На крик выскочили остальные члены семьи, мама Вера вся на измене — ей категорически не нравилось, когда в её доме орали дурниной. А Пашка прискакал в готовности подключиться к дурдому, он поорать любитель. Так что теперь в комнате с рассерженной хранительницей домашнего очага стояло три разнокалиберных мужчины и орали "ДА-А-А!!!".
— Успокойтесь уже! Что у вас за "ДА!"? Кто мне объяснит?
— Вера, как я понял, сыну прислали пачку журналов с его новой статьей. Но он пока это от всех нас скрывает. Стесняется, видимо.
— Он? Стесняется? Я его последний раз видела стесняющимся в прошлом году. Учебном. Миша теперь ничего не стесняется, никого не боится, я подозревая, он и в нас уже не нуждается. — Это что, она меня раскусила? Я не то, чтобы совсем не нуждаюсь в этих родителях… но не привязан сильно — так вернее будет.
— Ну да, прислали журналы из редакции, это нормальная практика во всех изданиях. Да, моя статья. Только я её в чистовом варианте еще не читал. Предлагаю после обеда взять по журналу и в спокойной обстановке прочесть, кому интересно.
— Миша, а мне ты черновик не показывал.
— Вера, он никому не показывал, хотел сюрприз сделать. Он даже перепечатывал статью набело сам в школе. Не хотел, чтобы раньше времени кто-то её увидел. Думаю, у него были резоны.
— Да просто мне захотелось, чтоб мои знакомые увидели не кишки и скелет, а готовое произведение. Статью с иллюстрациями в финальной версии. Честно сказать, я сам не читал релиз.
— Что не читал?
— Чистовик. Текст после его утверждения редактором.
— Ага. Тогда моем руки и за стол. А ты, Миша переодевайся в домашнее. Поедим, потом откроем бандероль и будем знакомиться с релизом. И вообще с журналом.
Я не сопротивлялся, у самого было желание потянуть этот сладкий момент случившегося маленького чуда — публикации моей статьи в центральной прессе. Очередной статьи.»
16 марта 1982 г
«Почему-то охладел к дневнику… Неужто звезду словил? Мол, и так теперь прямая дорога в МГУ на факультет журналистики? Там с распростертыми объятиями ждут вчерашних школьников с периферии, да? так что вся моя история с дневником как литературным продуктом теперь не так актуальна. С другой стороны, дело не в том, что дневник поступить поможет, он просто как гантели для прокачки мозгов и шлифовки стиля».

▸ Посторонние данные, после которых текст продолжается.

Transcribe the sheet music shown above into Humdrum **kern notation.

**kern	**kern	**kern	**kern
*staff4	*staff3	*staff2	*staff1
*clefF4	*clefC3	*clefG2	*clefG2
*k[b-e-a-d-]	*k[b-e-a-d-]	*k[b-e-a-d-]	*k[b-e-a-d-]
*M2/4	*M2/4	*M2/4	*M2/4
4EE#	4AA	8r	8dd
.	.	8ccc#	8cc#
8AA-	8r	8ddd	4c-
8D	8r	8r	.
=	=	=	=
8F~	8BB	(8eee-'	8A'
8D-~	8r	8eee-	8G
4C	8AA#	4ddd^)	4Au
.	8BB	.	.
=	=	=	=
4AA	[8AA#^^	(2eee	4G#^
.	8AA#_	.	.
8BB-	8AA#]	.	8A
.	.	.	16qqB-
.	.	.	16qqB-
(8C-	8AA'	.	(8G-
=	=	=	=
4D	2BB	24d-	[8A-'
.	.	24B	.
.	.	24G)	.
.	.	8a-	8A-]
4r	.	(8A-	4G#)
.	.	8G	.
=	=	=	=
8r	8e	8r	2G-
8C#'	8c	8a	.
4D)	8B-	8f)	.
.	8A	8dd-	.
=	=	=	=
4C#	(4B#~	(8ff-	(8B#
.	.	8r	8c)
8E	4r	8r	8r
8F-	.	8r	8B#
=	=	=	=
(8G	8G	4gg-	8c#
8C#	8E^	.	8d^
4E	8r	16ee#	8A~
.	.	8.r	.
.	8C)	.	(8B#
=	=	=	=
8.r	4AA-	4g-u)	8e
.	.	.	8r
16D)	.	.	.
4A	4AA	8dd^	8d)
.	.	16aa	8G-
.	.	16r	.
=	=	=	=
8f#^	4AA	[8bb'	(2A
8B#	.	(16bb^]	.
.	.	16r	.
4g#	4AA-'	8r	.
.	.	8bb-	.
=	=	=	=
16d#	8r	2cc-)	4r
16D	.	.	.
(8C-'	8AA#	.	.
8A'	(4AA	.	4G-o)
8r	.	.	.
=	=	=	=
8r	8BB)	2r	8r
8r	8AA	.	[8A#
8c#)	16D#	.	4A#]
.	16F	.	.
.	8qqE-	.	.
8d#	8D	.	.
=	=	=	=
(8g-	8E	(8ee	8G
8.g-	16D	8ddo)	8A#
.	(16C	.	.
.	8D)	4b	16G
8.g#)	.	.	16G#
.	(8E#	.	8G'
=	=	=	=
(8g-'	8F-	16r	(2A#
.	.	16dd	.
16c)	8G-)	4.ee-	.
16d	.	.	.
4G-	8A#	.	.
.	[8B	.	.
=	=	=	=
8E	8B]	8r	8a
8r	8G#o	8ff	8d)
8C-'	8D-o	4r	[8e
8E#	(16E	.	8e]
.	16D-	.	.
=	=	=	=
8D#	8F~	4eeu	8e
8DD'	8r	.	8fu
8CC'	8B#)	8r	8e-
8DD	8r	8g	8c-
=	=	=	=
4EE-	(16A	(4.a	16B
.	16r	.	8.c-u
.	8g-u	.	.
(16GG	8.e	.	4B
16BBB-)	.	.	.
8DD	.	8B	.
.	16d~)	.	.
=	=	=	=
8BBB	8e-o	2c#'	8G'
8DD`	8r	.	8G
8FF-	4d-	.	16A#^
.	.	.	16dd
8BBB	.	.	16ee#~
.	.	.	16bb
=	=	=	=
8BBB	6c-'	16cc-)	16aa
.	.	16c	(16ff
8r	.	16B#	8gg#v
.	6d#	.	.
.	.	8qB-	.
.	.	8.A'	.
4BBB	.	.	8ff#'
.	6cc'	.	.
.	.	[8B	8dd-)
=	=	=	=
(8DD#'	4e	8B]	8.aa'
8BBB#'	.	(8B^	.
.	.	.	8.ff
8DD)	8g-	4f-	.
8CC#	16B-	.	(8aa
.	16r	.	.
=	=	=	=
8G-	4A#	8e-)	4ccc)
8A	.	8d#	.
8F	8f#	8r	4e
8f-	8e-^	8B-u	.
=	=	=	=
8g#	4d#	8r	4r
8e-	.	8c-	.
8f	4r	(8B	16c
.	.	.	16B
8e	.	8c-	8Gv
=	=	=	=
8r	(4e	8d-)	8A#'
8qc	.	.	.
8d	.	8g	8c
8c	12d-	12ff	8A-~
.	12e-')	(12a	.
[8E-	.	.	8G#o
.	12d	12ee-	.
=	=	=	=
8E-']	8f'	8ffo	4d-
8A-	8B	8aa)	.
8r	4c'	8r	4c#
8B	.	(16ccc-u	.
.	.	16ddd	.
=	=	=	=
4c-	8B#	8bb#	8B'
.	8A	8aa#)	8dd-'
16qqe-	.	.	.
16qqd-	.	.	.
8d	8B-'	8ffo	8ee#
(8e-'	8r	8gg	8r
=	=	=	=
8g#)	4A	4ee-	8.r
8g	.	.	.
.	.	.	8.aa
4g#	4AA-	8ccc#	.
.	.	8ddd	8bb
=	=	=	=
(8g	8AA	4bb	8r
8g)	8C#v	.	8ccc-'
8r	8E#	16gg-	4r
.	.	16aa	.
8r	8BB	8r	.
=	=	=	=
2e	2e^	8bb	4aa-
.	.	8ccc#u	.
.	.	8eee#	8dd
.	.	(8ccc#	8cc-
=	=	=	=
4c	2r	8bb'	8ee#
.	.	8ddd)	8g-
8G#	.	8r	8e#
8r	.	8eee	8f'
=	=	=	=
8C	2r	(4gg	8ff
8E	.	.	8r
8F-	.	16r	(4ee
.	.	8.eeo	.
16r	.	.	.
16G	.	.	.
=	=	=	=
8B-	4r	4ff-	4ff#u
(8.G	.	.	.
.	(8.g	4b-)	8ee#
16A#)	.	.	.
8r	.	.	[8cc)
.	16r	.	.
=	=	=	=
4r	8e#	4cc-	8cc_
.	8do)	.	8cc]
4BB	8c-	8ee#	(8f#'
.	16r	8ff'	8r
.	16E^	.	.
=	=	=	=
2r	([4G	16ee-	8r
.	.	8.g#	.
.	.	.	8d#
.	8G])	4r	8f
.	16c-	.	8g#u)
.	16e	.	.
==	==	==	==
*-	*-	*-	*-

Надо уже признаться самому себе — мой авторский стиль, стиль успешной акулы пера Дмитрия Лихарева конкретно сейчас не будет востребован по причине своей скандальности и непривычной резкости. В эти времена даже слово «задница» неприемлемо, не говоря уже о свойственной мне агрессии по любому поводу. С таким накалом страстей сейчас разрешено писать только про американскую военщину и израильских агрессоров, оставивших без крова мирных арабов.